## [PROBLEM TO SOLVE]
The records below are to be restated word for word, with their images omitted.

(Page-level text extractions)
=======

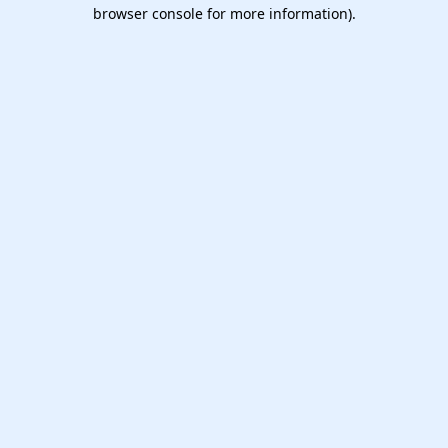
browser console for more information).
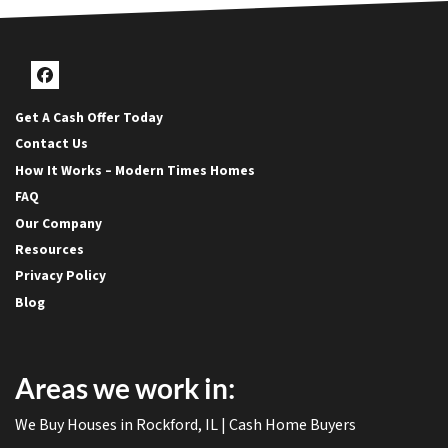
Facebook
Get A Cash Offer Today
Contact Us
How It Works – Modern Times Homes
FAQ
Our Company
Resources
Privacy Policy
Blog
Areas we work in:
We Buy Houses in Rockford, IL | Cash Home Buyers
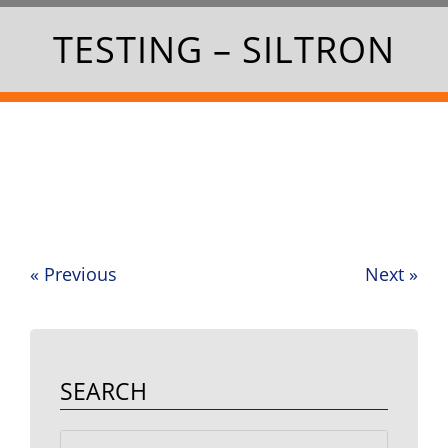
TESTING – SILTRON
«
Previous
Next
»
Post
navigation
SEARCH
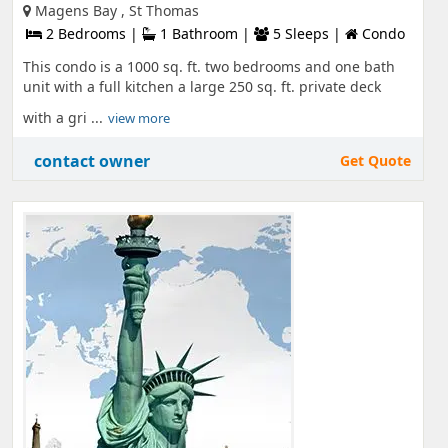
Magens Bay , St Thomas
2 Bedrooms |
1 Bathroom |
5 Sleeps |
Condo
This condo is a 1000 sq. ft. two bedrooms and one bath
unit with a full kitchen a large 250 sq. ft. private deck
with a gri ...
view more
contact owner
Get Quote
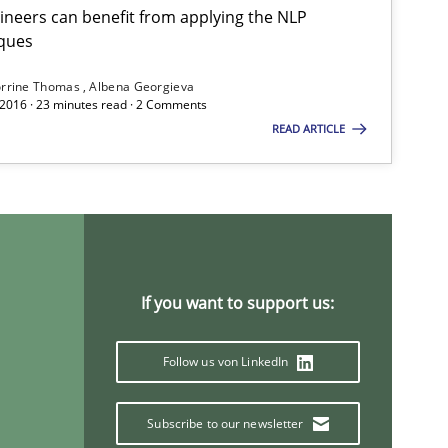
neers can benefit from applying the NLP
ques
rrine Thomas
Albena Georgieva
 2016 · 23 minutes read · 2 Comments
READ ARTICLE
If you want to support us:
Follow us von LinkedIn
Subscribe to our newsletter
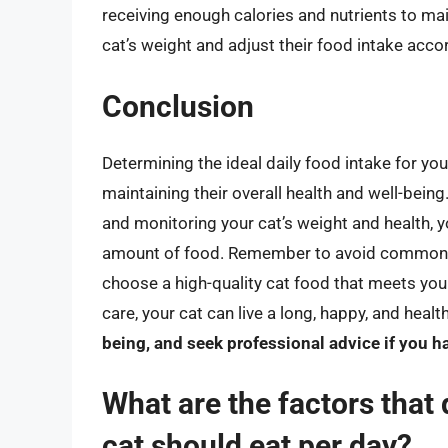
receiving enough calories and nutrients to mai
cat’s weight and adjust their food intake accor
Conclusion
Determining the ideal daily food intake for your
maintaining their overall health and well-being.
and monitoring your cat’s weight and health, yo
amount of food. Remember to avoid common m
choose a high-quality cat food that meets your
care, your cat can live a long, happy, and health
being, and seek professional advice if you ha
What are the factors tha
cat should eat per day?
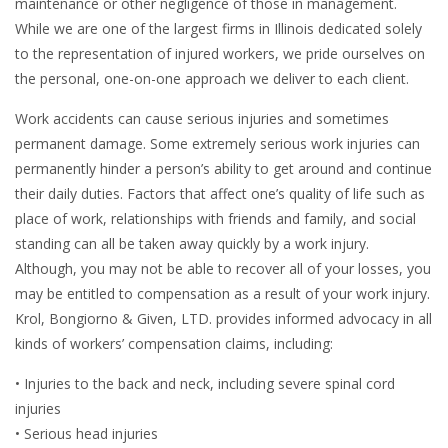
maintenance or other negligence of those in management.
While we are one of the largest firms in Illinois dedicated solely
to the representation of injured workers, we pride ourselves on
the personal, one-on-one approach we deliver to each client.
Work accidents can cause serious injuries and sometimes
permanent damage. Some extremely serious work injuries can
permanently hinder a person’s ability to get around and continue
their daily duties. Factors that affect one’s quality of life such as
place of work, relationships with friends and family, and social
standing can all be taken away quickly by a work injury.
Although, you may not be able to recover all of your losses, you
may be entitled to compensation as a result of your work injury.
Krol, Bongiorno & Given, LTD. provides informed advocacy in all
kinds of workers’ compensation claims, including:
• Injuries to the back and neck, including severe spinal cord
injuries
• Serious head injuries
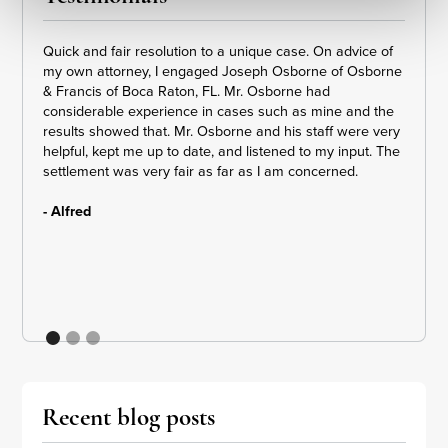
Quick and fair resolution to a unique case. On advice of
Dennis
my own attorney, I engaged Joseph Osborne of Osborne
amazin
& Francis of Boca Raton, FL. Mr. Osborne had
loving
considerable experience in cases such as mine and the
puttin
results showed that. Mr. Osborne and his staff were very
step b
helpful, kept me up to date, and listened to my input. The
got th
settlement was very fair as far as I am concerned.
receiv
- Alfred
- E. H
Recent blog posts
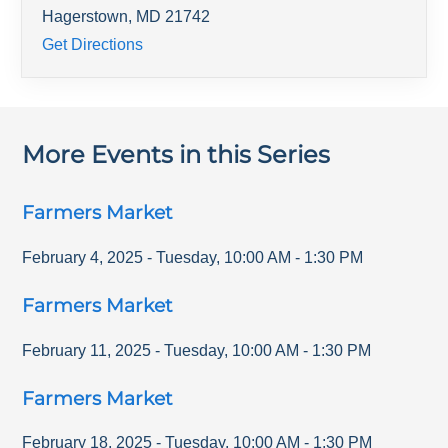
Hagerstown
,
MD
21742
Get Directions
More Events in this Series
Farmers Market
February 4, 2025
-
Tuesday
,
10:00 AM
-
1:30 PM
Farmers Market
February 11, 2025
-
Tuesday
,
10:00 AM
-
1:30 PM
Farmers Market
February 18, 2025
-
Tuesday
,
10:00 AM
-
1:30 PM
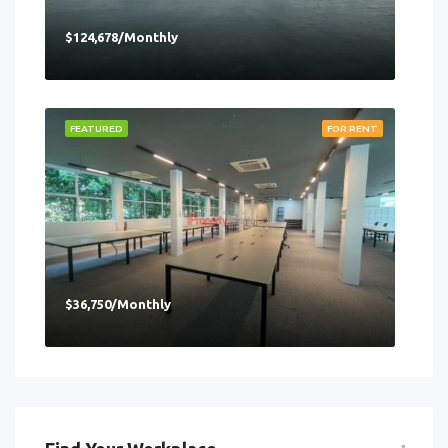
$124,678/Monthly
FEATURED
FOR RENT
$36,750/Monthly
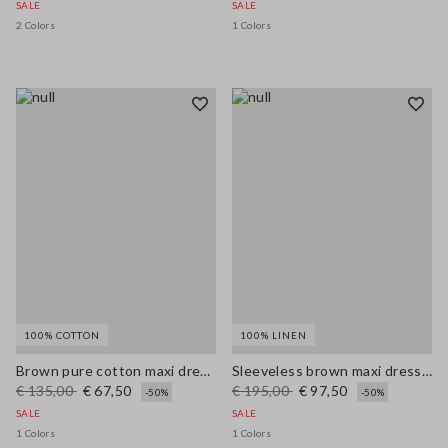
SALE
SALE
2 Colors
1 Colors
100% COTTON
100% LINEN
Brown pure cotton maxi dress with thin straps, relaxed fit
Sleeveless brown maxi dress in pure linen, regular fit
€ 135,00
€ 67,50
€ 195,00
€ 97,50
-50%
-50%
SALE
SALE
1 Colors
1 Colors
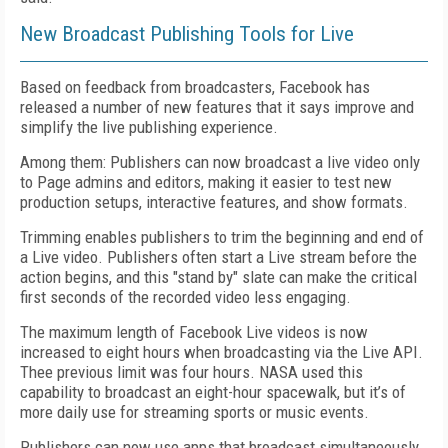
New Broadcast Publishing Tools for Live
Based on feedback from broadcasters, Facebook has
released a number of new features that it says improve and
simplify the live publishing experience.
Among them: Publishers can now broadcast a live video only
to Page admins and editors, making it easier to test new
production setups, interactive features, and show formats.
Trimming enables publishers to trim the beginning and end of
a Live video. Publishers often start a Live stream before the
action begins, and this "stand by" slate can make the critical
first seconds of the recorded video less engaging.
The maximum length of Facebook Live videos is now
increased to eight hours when broadcasting via the Live API.
Thee previous limit was four hours. NASA used this
capability to broadcast an eight-hour spacewalk, but it’s of
more daily use for streaming sports or music events.
Publishers can now use apps that broadcast simultaneously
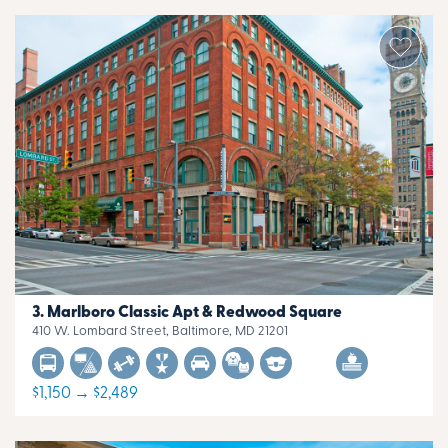
Marlboro Classic Apt & Redwood Square
410 W. Lombard Street, Baltimore, MD 21201
$1,150 → $2,489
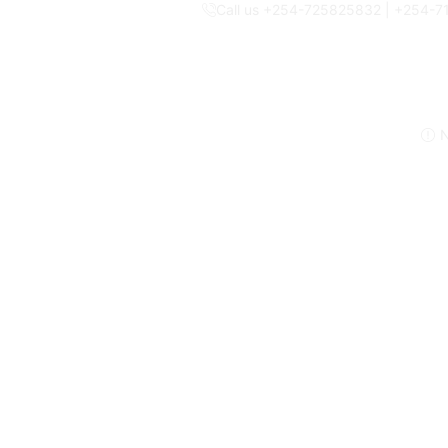
Call us +254-725825832 | +254-
N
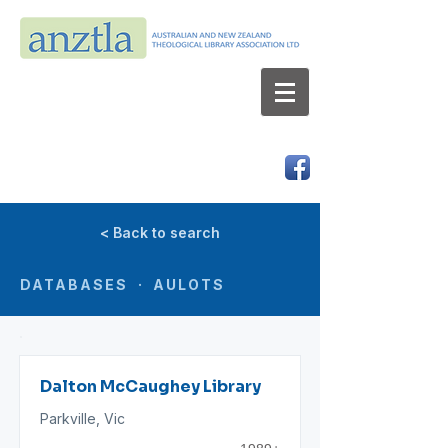
AUSTRALIAN AND NEW ZEALAND
THEOLOGICAL LIBRARY ASSOCIATION LTD
ABN 66 101 980 287
< Back to search
DATABASES · AULOTS
Dalton McCaughey Library
Parkville, Vic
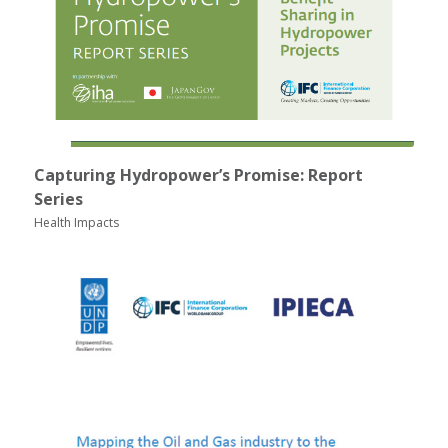
Capturing Hydropower’s Promise: Report
Series
Health Impacts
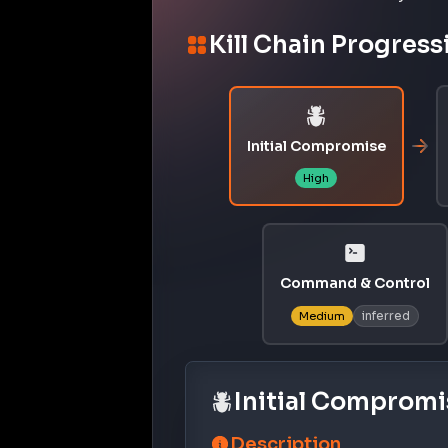
Kill Chain Progress
Initial Compromise
High
Command & Control
inferred
Medium
Initial Compromi
Description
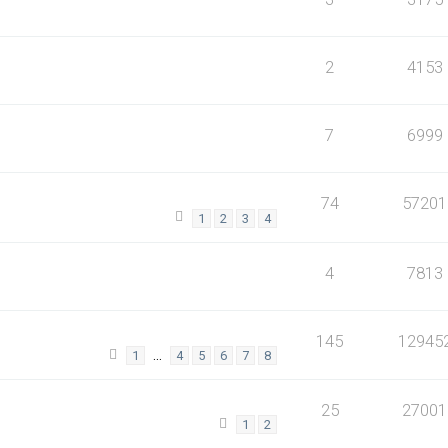
2
4153
7
6999
74
57201
1
2
3
4
4
7813
145
12945
…
1
4
5
6
7
8
25
27001
1
2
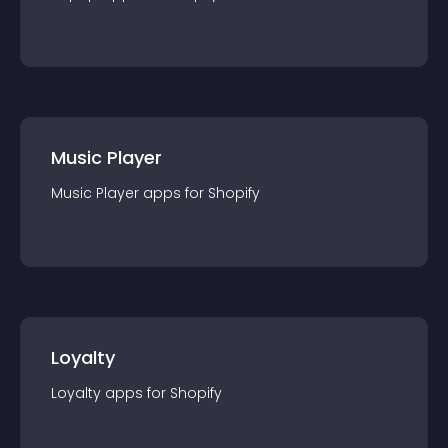
Music Player
Music Player
app
s for
Shopify
Loyalty
Loyalty
app
s for
Shopify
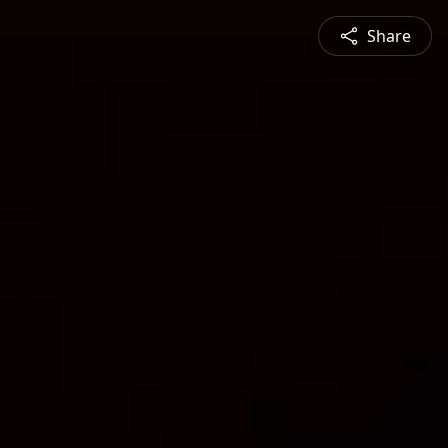
Share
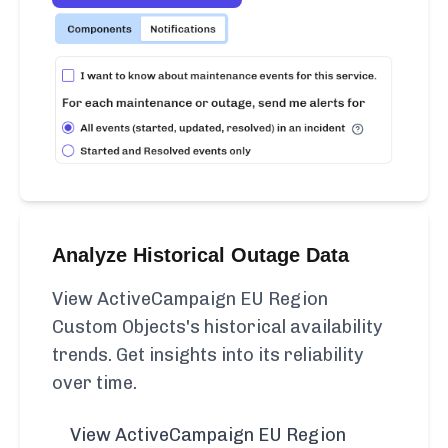
Analyze Historical Outage Data
View ActiveCampaign EU Region
Custom Objects's historical availability
trends. Get insights into its reliability
over time.
View ActiveCampaign EU Region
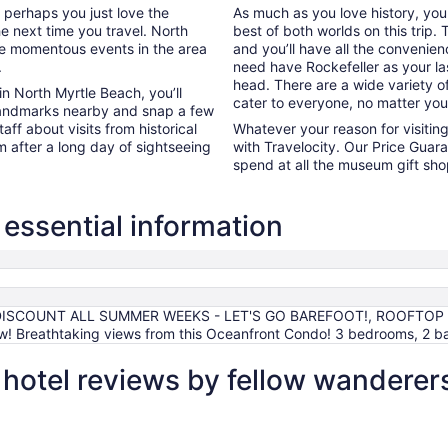
r perhaps you just love the
As much as you love history, yo
he next time you travel. North
best of both worlds on this trip
the momentous events in the area
and you’ll have all the convenie
.
need have Rockefeller as your las
head. There are a wide variety of
in North Myrtle Beach, you’ll
cater to everyone, no matter yo
 landmarks nearby and snap a few
aff about visits from historical
Whatever your reason for visiti
m after a long day of sightseeing
with Travelocity. Our Price Guara
spend at all the museum gift sh
essential information
DISCOUNT ALL SUMMER WEEKS - LET'S GO BAREFOOT!, ROOFTOP 
w! Breathtaking views from this Oceanfront Condo! 3 bedrooms, 2 b
hotel reviews by fellow wanderer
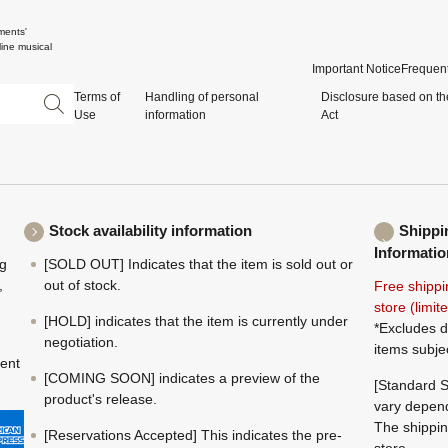
ments'
ine musical
Important Notice
Frequent
Terms of
Handling of personal
Disclosure based on th
Use
information
Act
Stock availability information
Shippi
Informatio
ng
[SOLD OUT] Indicates that the item is sold out or
,
out of stock.
Free shippi
store (limi
[HOLD] indicates that the item is currently under
*Excludes d
negotiation.
items subje
ment
[COMING SOON] indicates a preview of the
[Standard S
product's release.
vary depend
The shippin
[Reservations Accepted] This indicates the pre-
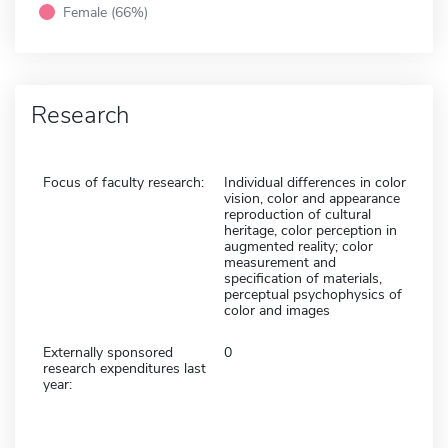
Female (66%)
Research
Focus of faculty research:
Individual differences in color
vision, color and appearance
reproduction of cultural
heritage, color perception in
augmented reality; color
measurement and
specification of materials,
perceptual psychophysics of
color and images
Externally sponsored
0
research expenditures last
year:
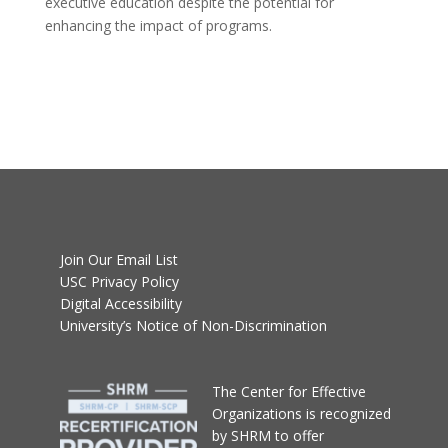
executive education despite the potential for
enhancing the impact of programs.
Join Our Email List
USC Privacy Policy
Digital Accessibility
University’s Notice of Non-Discrimination
T
he Center for Effective
Organizations
is recognized
by SHRM to offer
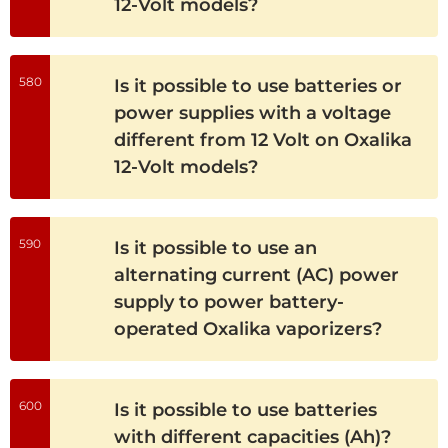
12-Volt models?
580
Is it possible to use batteries or
power supplies with a voltage
different from 12 Volt on Oxalika
12-Volt models?
590
Is it possible to use an
alternating current (AC) power
supply to power battery-
operated Oxalika vaporizers?
600
Is it possible to use batteries
with different capacities (Ah)?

=======

## [REPLY]
browser console for more information).
Facebook
Get A Cash Offer Today
Contact Us
How It Works – Modern Times Homes
FAQ
Our Company
Resources
Privacy Policy
Blog
Areas we work in:
We Buy Houses in Rockford, IL | Cash Home Buyers
TESTING – SILTRON
«
Previous
Next
»
Post
navigation
SEARCH
Magens Bay , St Thomas
2 Bedrooms |
1 Bathroom |
5 Sleeps |
Condo
This condo is a 1000 sq. ft. two bedrooms and one bath
unit with a full kitchen a large 250 sq. ft. private deck
with a gri ...
view more
contact owner
Get Quote
neers can benefit from applying the NLP
ques
rrine Thomas
Albena Georgieva
 2016 · 23 minutes read · 2 Comments
READ ARTICLE
If you want to support us:
Follow us von LinkedIn
Subscribe to our newsletter
receiving enough calories and nutrients to mai
cat’s weight and adjust their food intake accor
Conclusion
Determining the ideal daily food intake for your
maintaining their overall health and well-being.
and monitoring your cat’s weight and health, yo
amount of food. Remember to avoid common m
choose a high-quality cat food that meets your
care, your cat can live a long, happy, and health
being, and seek professional advice if you ha
What are the factors tha
cat should eat per day?
maintenance or other negligence of those in management.
While we are one of the largest firms in Illinois dedicated solely
to the representation of injured workers, we pride ourselves on
the personal, one-on-one approach we deliver to each client.
Work accidents can cause serious injuries and sometimes
permanent damage. Some extremely serious work injuries can
permanently hinder a person’s ability to get around and continue
their daily duties. Factors that affect one’s quality of life such as
place of work, relationships with friends and family, and social
standing can all be taken away quickly by a work injury.
Although, you may not be able to recover all of your losses, you
may be entitled to compensation as a result of your work injury.
Krol, Bongiorno & Given, LTD. provides informed advocacy in all
kinds of workers’ compensation claims, including:
• Injuries to the back and neck, including severe spinal cord
injuries
• Serious head injuries
Quick and fair resolution to a unique case. On advice of
Dennis
my own attorney, I engaged Joseph Osborne of Osborne
amazin
& Francis of Boca Raton, FL. Mr. Osborne had
loving
considerable experience in cases such as mine and the
puttin
results showed that. Mr. Osborne and his staff were very
step b
helpful, kept me up to date, and listened to my input. The
got th
settlement was very fair as far as I am concerned.
receiv
- Alfred
- E. H
Recent blog posts
Hagerstown
,
MD
21742
Get Directions
More Events in this Series
Farmers Market
February 4, 2025
-
Tuesday
,
10:00 AM
-
1:30 PM
Farmers Market
February 11, 2025
-
Tuesday
,
10:00 AM
-
1:30 PM
Farmers Market
February 18, 2025
-
Tuesday
,
10:00 AM
-
1:30 PM
$124,678/Monthly
FEATURED
FOR RENT
$36,750/Monthly
SALE
SALE
2 Colors
1 Colors
100% COTTON
100% LINEN
Brown pure cotton maxi dress with thin straps, relaxed fit
Sleeveless brown maxi dress in pure linen, regular fit
€ 135,00
€ 67,50
€ 195,00
€ 97,50
-50%
-50%
SALE
SALE
1 Colors
1 Colors
New Broadcast Publishing Tools for Live
Based on feedback from broadcasters, Facebook has
released a number of new features that it says improve and
simplify the live publishing experience.
Among them: Publishers can now broadcast a live video only
to Page admins and editors, making it easier to test new
production setups, interactive features, and show formats.
Trimming enables publishers to trim the beginning and end of
a Live video. Publishers often start a Live stream before the
action begins, and this "stand by" slate can make the critical
first seconds of the recorded video less engaging.
The maximum length of Facebook Live videos is now
increased to eight hours when broadcasting via the Live API.
Thee previous limit was four hours. NASA used this
capability to broadcast an eight-hour spacewalk, but it’s of
more daily use for streaming sports or music events.
Publishers can now use apps that broadcast simultaneously
Marlboro Classic Apt & Redwood Square
410 W. Lombard Street, Baltimore, MD 21201
$1,150 → $2,489
Call us +254-725825832 | +254-
N
AUSTRALIAN AND NEW ZEALAND
THEOLOGICAL LIBRARY ASSOCIATION LTD
ABN 66 101 980 287
< Back to search
DATABASES · AULOTS
Dalton McCaughey Library
Parkville, Vic
Capturing Hydropower’s Promise: Report
Series
Health Impacts
Kill Chain Progress
Initial Compromise
High
Command & Control
inferred
Medium
Initial Compromi
Description
2
4153
7
6999
74
57201
1
2
3
4
4
7813
145
12945
…
1
4
5
6
7
8
25
27001
1
2
Music Player
Music Player
app
s for
Shopify
Loyalty
Loyalty
app
s for
Shopify
Share
Analyze Historical Outage Data
View ActiveCampaign EU Region
Custom Objects's historical availability
trends. Get insights into its reliability
over time.
View ActiveCampaign EU Region
r perhaps you just love the
As much as you love history, yo
he next time you travel. North
best of both worlds on this trip
the momentous events in the area
and you’ll have all the convenie
.
need have Rockefeller as your las
head. There are a wide variety of
in North Myrtle Beach, you’ll
cater to everyone, no matter yo
 landmarks nearby and snap a few
aff about visits from historical
Whatever your reason for visiti
m after a long day of sightseeing
with Travelocity. Our Price Guara
spend at all the museum gift sh
essential information
DISCOUNT ALL SUMMER WEEKS - LET'S GO BAREFOOT!, ROOFTOP 
w! Breathtaking views from this Oceanfront Condo! 3 bedrooms, 2 b
hotel reviews by fellow wanderer
ments'
ine musical
Important Notice
Frequent
Terms of
Handling of personal
Disclosure based on th
Use
information
Act
Stock availability information
Shippi
Informatio
ng
[SOLD OUT] Indicates that the item is sold out or
,
out of stock.
Free shippi
store (limi
[HOLD] indicates that the item is currently under
*Excludes d
negotiation.
items subje
ment
[COMING SOON] indicates a preview of the
[Standard S
product's release.
vary depend
The shippin
[Reservations Accepted] This indicates the pre-
Female (66%)
Research
Focus of faculty research:
Individual differences in color
vision, color and appearance
reproduction of cultural
heritage, color perception in
augmented reality; color
measurement and
specification of materials,
perceptual psychophysics of
color and images
Externally sponsored
0
research expenditures last
year:
executive education despite the potential for
enhancing the impact of programs.
Join Our Email List
USC Privacy Policy
Digital Accessibility
University’s Notice of Non-Discrimination
T
he Center for Effective
Organizations
is recognized
by SHRM to offer
12-Volt models?
580
Is it possible to use batteries or
power supplies with a voltage
different from 12 Volt on Oxalika
12-Volt models?
590
Is it possible to use an
alternating current (AC) power
supply to power battery-
operated Oxalika vaporizers?
600
Is it possible to use batteries
with different capacities (Ah)?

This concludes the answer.